Lo que en un principio parece mostrar una cierta coherencia, deviene en un nonsense genérico donde todo tiene cabida. Como advertía Carlos Losilla, «el todo vale formal acaba superponiéndose al ideológico nada vale (la pena), es decir, la apelación constante al público a través de todos los mecanismos cinematográficos y narrativos posibles». A través de este procedimiento, donde nada tiene sentido, Raimi destroza la coherencia del cine de horror de los 70, cuya vanguardia estaba ligada a un concepto riguroso de la moral; y al mismo tiempo lanza a la cara del espectador en clave de vísceras aquello en lo que se convertiría la siguiente década: una farsa sociopolítica erigida sobre los valores del consumismo como suplantación de la moral, el cultivo de lo superficial, y la campaña de infantilización emprendida por la cultura del entretenimiento. Incluso su segunda parte/remake, Terroríficamente muertos (Evil Dead 2. Sam Raimi, 1987), ya abrazaría directamente el humor como reflejo de la idiocracia y Raimi se convertiría en un cineasta limítrofe, siempre bajo sospecha.
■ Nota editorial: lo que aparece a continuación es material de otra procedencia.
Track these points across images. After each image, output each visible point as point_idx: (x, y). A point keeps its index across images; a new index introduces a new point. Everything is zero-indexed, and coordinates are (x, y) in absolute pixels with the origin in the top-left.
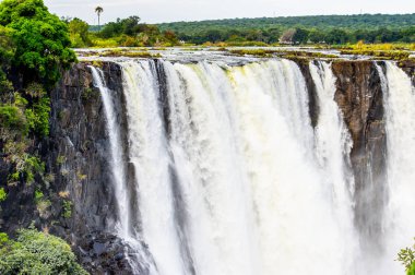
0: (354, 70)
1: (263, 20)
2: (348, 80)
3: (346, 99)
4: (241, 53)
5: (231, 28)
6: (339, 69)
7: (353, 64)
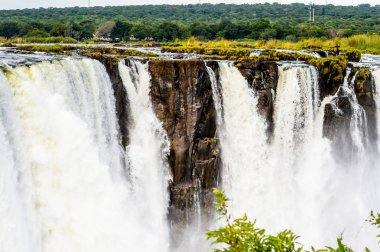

El crítico Stephen Hunter comentaba que Posesion Infernal «es tan primitiva que es esencialmente una película casera (…) no tiene una idea en absoluta, no tiene una idea central». Precisamente estos aspectos, la abstracción hacia la que se precipita una película que por momentos pierde su hilo narrativo entrando en un bucle infinito de violencia granguiñolesca, la convierte en esa obra posmoderna que devuelve la angustia derivada del derrumbe de las utopías sociales de los años 70. La estética de la película, ese todo vale al que hemos hecho referencia previamente, la proyecta como un objeto impredecible donde la elegancia y la atmósfera mutan en torpeza e impureza; donde el macabro sentido del humor brota de la sensación de incomodidad por no poder acceder a un texto que no existe. Raimi transforma una cabaña en una continua exhibición de atrocidades, en un patio de recreo para el espectador que funciona como vertedero de residuos de un horror que se extinguiría para dar paso a un falso período de reconstrucción social. Volviendo a Carlos Losilla, Posesión Infernal constata «el fracaso de cualquier tipo de intento evolutivo, el convencimiento de que cualquier utopía sociopolítica o estética está condenada de antemano a su propia autodestrucción». Un espectáculo donde la única coherencia, la única certeza, es la presencia inequívoca y omnipresente del Mal.